The gross domestic product (GDP) of the region was 43.3 billion euros in 2018, accounting for 2.5% of Italy's economic output. GDP per capita adjusted for purchasing power was 28,200 euros or 94% of the EU27 average in the same year. The GDP per employee was 96% of the EU average.

The unemployment rate stood at 7.4% in 2020. Marche is well known for its shoemaking tradition, with fine and luxurious Italian footwear manufacturing facilities in the region.

=== Tourism ===
The region continues to draw tourists, whose increasing numbers have been attracted by the rich and broadly distributed heritage of history and monuments, as well as by the traditional seaside resorts.

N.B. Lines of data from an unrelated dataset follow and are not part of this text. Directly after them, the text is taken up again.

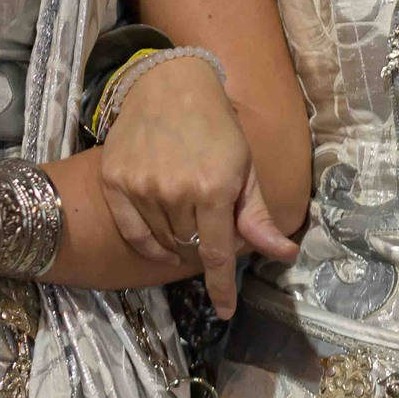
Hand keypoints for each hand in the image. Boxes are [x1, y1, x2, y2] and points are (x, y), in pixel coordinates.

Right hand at [99, 58, 298, 318]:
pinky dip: (147, 244)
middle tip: (208, 224)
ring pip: (161, 241)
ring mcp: (140, 186)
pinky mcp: (114, 180)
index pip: (216, 254)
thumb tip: (284, 254)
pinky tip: (160, 240)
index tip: (226, 311)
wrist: (169, 86)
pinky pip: (131, 231)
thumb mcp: (245, 168)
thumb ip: (257, 217)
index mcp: (212, 189)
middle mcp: (173, 191)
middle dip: (203, 247)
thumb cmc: (217, 126)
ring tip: (186, 218)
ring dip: (177, 242)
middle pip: (188, 247)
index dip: (222, 287)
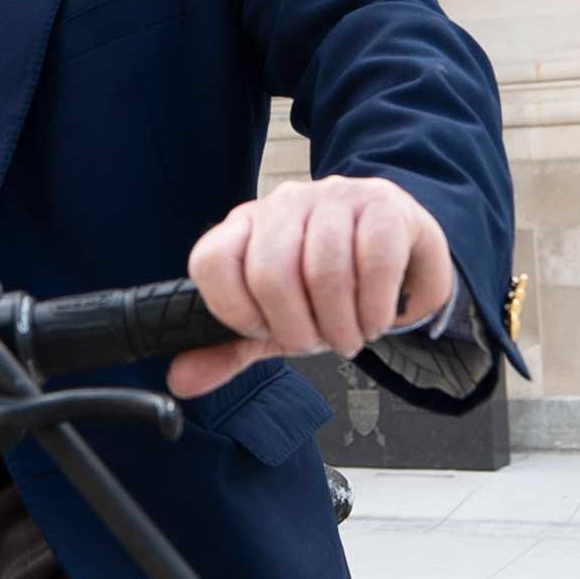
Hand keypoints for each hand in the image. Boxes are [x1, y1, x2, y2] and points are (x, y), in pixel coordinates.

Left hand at [170, 176, 454, 398]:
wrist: (399, 256)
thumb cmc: (328, 292)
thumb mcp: (275, 324)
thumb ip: (229, 350)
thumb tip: (180, 381)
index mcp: (244, 227)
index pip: (212, 263)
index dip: (236, 313)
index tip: (266, 330)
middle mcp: (283, 204)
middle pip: (269, 274)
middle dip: (297, 329)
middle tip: (320, 343)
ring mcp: (333, 198)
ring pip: (325, 272)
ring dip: (342, 325)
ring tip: (352, 335)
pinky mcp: (383, 205)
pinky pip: (375, 262)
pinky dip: (376, 308)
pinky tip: (377, 319)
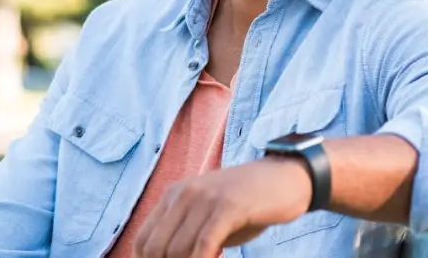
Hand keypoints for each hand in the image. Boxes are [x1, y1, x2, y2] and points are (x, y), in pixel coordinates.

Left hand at [131, 157, 311, 257]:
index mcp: (175, 195)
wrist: (285, 178)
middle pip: (155, 247)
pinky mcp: (228, 206)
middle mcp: (184, 193)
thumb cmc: (248, 203)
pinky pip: (204, 244)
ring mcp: (206, 197)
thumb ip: (186, 234)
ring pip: (177, 249)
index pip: (142, 239)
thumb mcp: (209, 215)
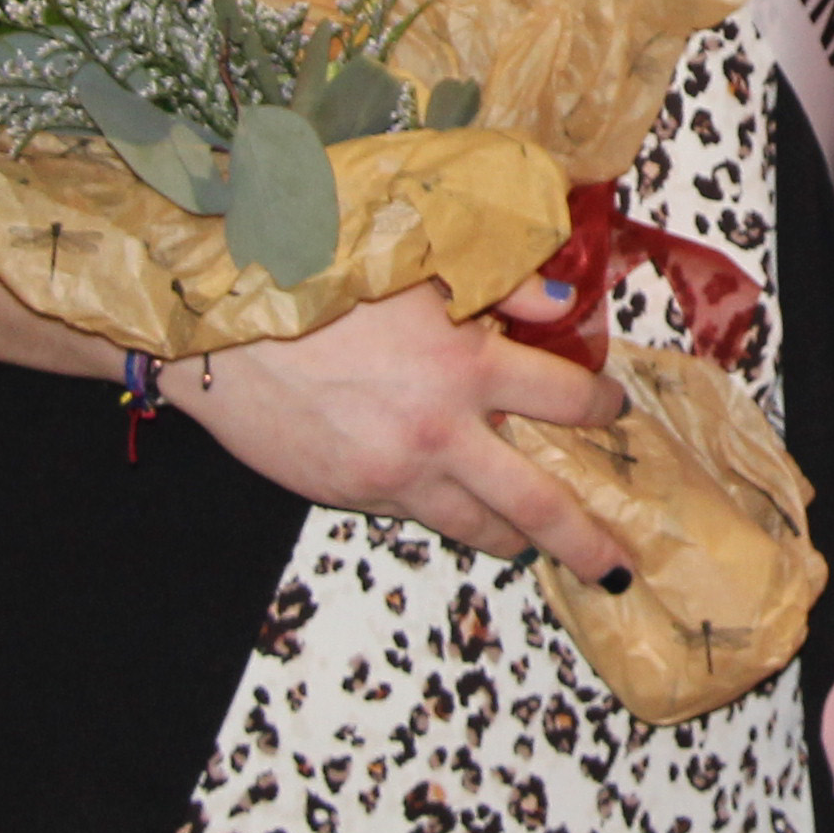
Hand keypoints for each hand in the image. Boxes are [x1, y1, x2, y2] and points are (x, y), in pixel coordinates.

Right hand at [180, 277, 635, 580]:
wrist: (218, 335)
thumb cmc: (316, 285)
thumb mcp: (417, 266)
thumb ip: (498, 287)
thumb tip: (558, 302)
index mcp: (466, 366)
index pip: (566, 400)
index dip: (600, 407)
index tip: (612, 410)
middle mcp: (440, 432)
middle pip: (539, 502)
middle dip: (584, 540)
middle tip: (615, 565)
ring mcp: (394, 475)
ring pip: (476, 526)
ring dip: (512, 538)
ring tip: (532, 543)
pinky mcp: (352, 496)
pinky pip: (415, 516)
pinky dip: (442, 513)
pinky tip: (450, 503)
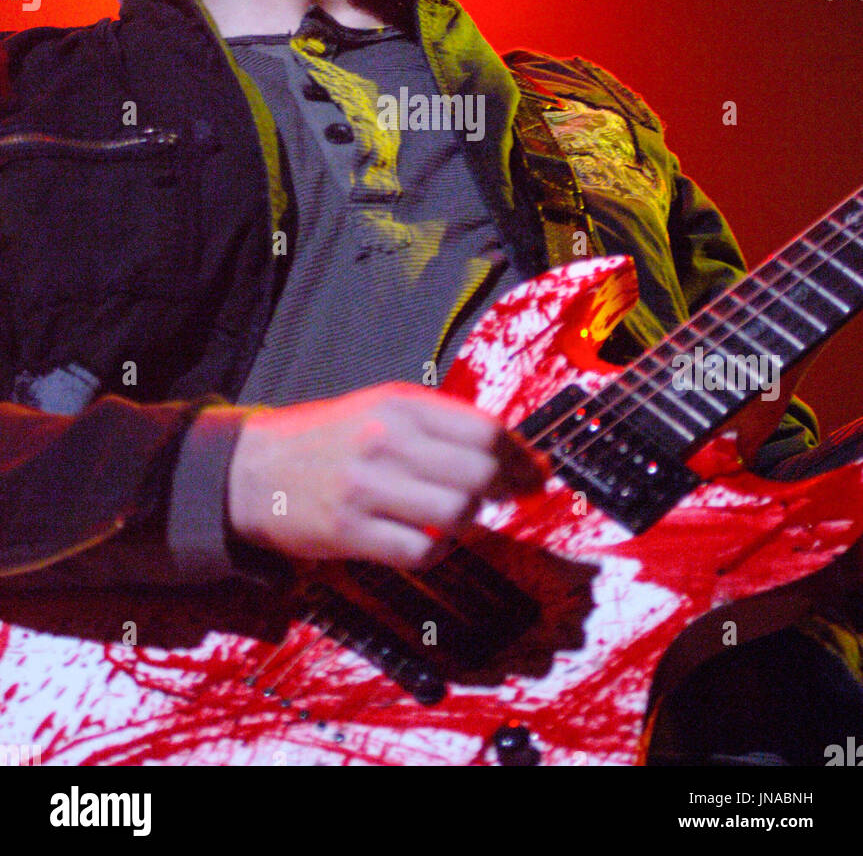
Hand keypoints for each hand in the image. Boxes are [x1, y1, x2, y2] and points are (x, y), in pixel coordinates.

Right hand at [227, 383, 547, 570]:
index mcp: (399, 403)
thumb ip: (440, 425)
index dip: (521, 455)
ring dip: (469, 520)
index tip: (536, 472)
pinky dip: (437, 551)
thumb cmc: (327, 438)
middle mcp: (386, 440)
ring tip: (456, 515)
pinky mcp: (350, 530)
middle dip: (503, 490)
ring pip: (458, 512)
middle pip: (480, 473)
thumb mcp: (380, 409)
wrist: (250, 468)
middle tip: (503, 497)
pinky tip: (429, 541)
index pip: (486, 428)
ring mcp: (367, 486)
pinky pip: (422, 551)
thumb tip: (514, 452)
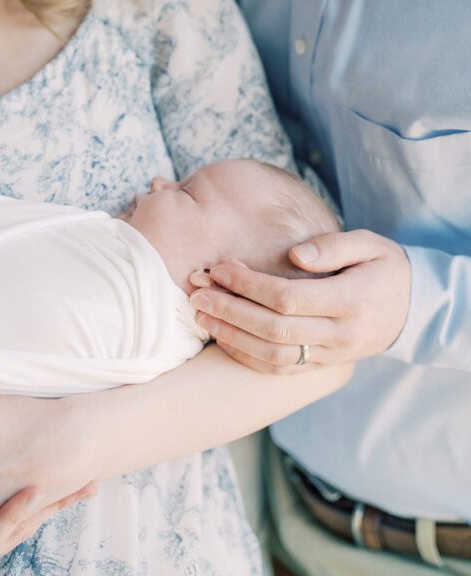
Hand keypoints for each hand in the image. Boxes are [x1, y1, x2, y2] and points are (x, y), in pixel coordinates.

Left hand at [189, 229, 410, 373]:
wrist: (414, 309)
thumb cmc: (385, 268)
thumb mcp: (370, 244)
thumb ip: (332, 245)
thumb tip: (295, 255)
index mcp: (350, 302)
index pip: (288, 298)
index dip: (249, 285)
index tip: (220, 267)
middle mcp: (339, 335)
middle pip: (274, 329)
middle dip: (230, 311)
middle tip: (197, 293)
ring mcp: (331, 355)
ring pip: (273, 355)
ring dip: (231, 336)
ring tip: (201, 315)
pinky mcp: (323, 366)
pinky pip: (280, 369)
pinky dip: (247, 356)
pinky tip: (222, 337)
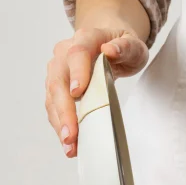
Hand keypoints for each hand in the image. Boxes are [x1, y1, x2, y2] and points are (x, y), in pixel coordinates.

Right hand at [46, 28, 147, 156]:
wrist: (108, 45)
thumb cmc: (121, 47)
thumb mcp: (133, 45)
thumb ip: (125, 47)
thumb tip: (110, 51)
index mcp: (86, 39)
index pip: (77, 53)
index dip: (76, 72)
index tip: (77, 92)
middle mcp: (65, 53)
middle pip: (59, 81)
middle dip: (64, 110)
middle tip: (71, 134)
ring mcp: (58, 70)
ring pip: (52, 97)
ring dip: (60, 123)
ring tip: (70, 145)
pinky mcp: (56, 87)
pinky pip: (54, 107)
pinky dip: (61, 125)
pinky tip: (69, 142)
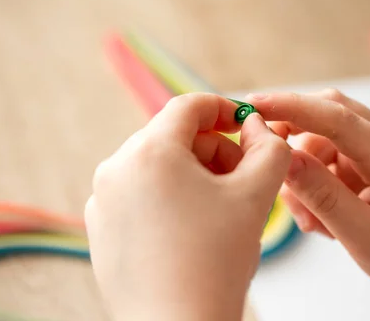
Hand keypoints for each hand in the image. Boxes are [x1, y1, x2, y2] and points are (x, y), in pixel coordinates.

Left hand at [85, 93, 290, 320]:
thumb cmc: (215, 263)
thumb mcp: (257, 195)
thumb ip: (269, 147)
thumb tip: (257, 126)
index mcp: (149, 152)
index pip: (189, 106)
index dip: (224, 108)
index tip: (245, 125)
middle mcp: (116, 169)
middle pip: (174, 137)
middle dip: (213, 150)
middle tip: (241, 180)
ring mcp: (103, 200)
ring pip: (157, 166)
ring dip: (193, 175)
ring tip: (218, 210)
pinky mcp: (100, 228)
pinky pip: (139, 194)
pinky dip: (169, 198)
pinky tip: (191, 230)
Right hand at [247, 89, 369, 302]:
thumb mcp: (365, 234)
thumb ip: (323, 196)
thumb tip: (283, 159)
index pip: (333, 116)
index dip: (290, 106)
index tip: (252, 105)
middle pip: (327, 114)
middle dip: (292, 132)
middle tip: (269, 163)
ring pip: (323, 140)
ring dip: (305, 172)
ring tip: (311, 220)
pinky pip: (331, 161)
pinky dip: (316, 183)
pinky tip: (323, 219)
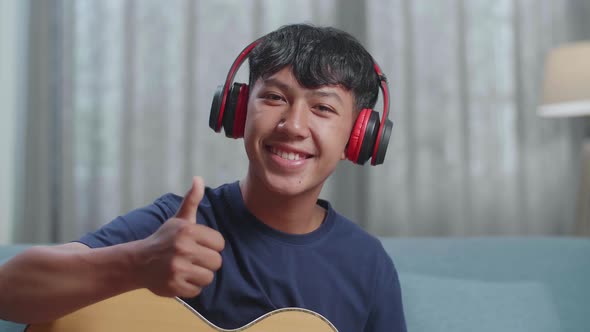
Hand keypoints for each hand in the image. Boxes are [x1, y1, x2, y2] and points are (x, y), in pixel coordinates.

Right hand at [134, 177, 224, 297]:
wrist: (138, 262)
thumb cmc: (164, 239)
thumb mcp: (178, 219)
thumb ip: (192, 200)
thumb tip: (199, 178)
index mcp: (188, 231)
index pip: (219, 243)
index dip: (212, 246)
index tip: (199, 245)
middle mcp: (183, 248)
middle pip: (217, 262)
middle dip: (207, 262)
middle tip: (193, 259)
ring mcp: (178, 268)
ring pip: (209, 277)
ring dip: (200, 275)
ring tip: (188, 268)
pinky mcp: (174, 286)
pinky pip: (198, 290)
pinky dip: (191, 287)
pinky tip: (181, 278)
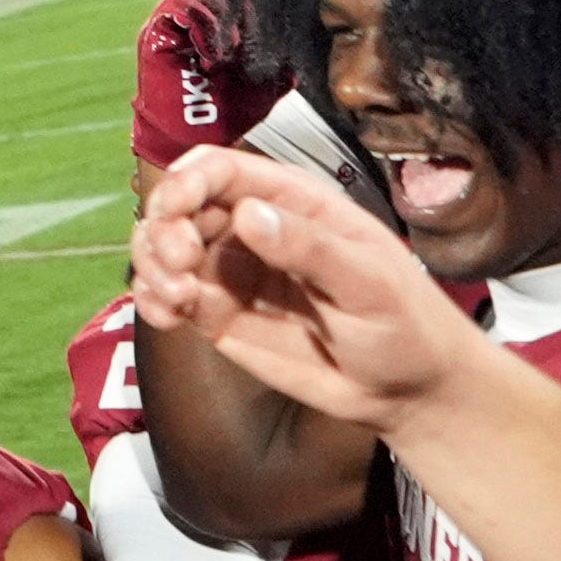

Marche has many small and picturesque villages, 31 of them have been selected by I Borghi più belli d'Italia (The most beautiful Villages of Italy), a non-profit private association of small Italian towns of strong historical and artistic interest, that was founded on the initiative of the Tourism Council of the National Association of Italian Municipalities.

=== Transport ===
The region is served by Marche Airport which provides direct routes to other parts of Italy and Europe. Other airports such as Bologna Guglielmo Marconi Airport, Florence Airport, Perugia San Francesco d'Assisi – Umbria International Airport, and Rimini Fellini Airport are also used by air travellers from the region.